Im Oktober 2023 fungierte er gar als Übersetzer bei der Ausbildung ukrainischer Soldaten. Für seine Vorgesetzten galt er, der Zuverlässige, allerdings als nicht mehr zuverlässig. Denn sich nicht impfen zu lassen, stellte für sie eine ungehörige Gehorsamsverweigerung dar. Das ist es, was man ihm eigentlich unterstellt und was das Amtsgericht auch bestrafte. Kann man mit Soldaten die Landesverteidigung bewerkstelligen, wenn sie den Gehorsam verweigern? Auf diese Frage fokussierte man sich innerhalb der Bundeswehr – und wollte offenbar ein Exempel statuieren.
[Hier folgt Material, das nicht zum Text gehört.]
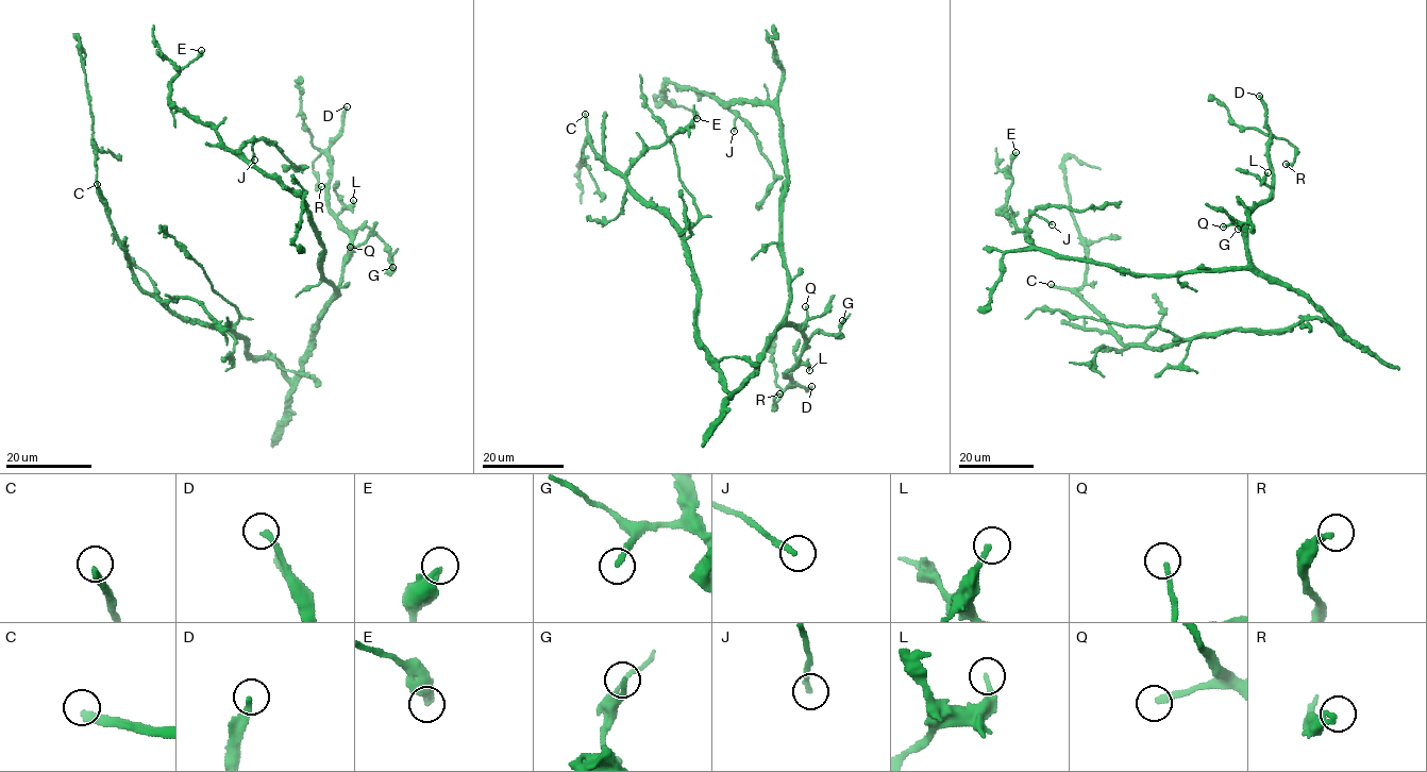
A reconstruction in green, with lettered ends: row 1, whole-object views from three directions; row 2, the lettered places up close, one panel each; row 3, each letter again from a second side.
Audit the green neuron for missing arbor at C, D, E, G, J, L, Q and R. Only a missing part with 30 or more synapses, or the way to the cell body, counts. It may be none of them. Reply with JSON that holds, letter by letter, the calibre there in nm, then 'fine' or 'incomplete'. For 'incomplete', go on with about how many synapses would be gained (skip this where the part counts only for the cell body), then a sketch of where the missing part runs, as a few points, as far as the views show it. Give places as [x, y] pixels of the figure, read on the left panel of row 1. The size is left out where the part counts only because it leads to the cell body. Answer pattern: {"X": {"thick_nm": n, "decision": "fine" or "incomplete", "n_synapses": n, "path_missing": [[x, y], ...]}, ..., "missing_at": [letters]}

Im Moment wartet Bittner auf einen Termin beim Truppendienstgericht, einer Instanz innerhalb der Bundeswehr. Ein solches Verfahren sei üblich nach einer Haftstrafe, weiß der Oberfeldwebel. Man muss sich bald schon korrigieren: Denn danach wird er unter Umständen kein Oberfeldwebel mehr sein. Eine Degradierung sei ziemlich sicher. Bittner ist das aber egal, er möchte der Truppe den Rücken kehren und einen zivilen Beruf ergreifen. Auch das erklärt er ohne Dramatik — er werde schon einen Job finden.

Er lacht, als ich ihn zum Abschluss frage, ob er denn Berichte bei ARD und ZDF erwartet habe. Sicher nicht, lässt er mich wissen. Aber dass einige Alternativmedien berichtet hätten, dafür sei er sehr dankbar. Dann erhebt er sich, trinkt sein Mineralwasser aus, plaudert noch ein bisschen und macht sich wieder auf den Weg ins mehr als 300 Kilometer entfernte Ingolstadt, nicht ohne einen festen Händedruck zum Abschluss.

Ja, dieser Alexander Bittner ist wirklich keiner, der zum Opfer taugt. Dazu hat er einfach zu viel Rückgrat.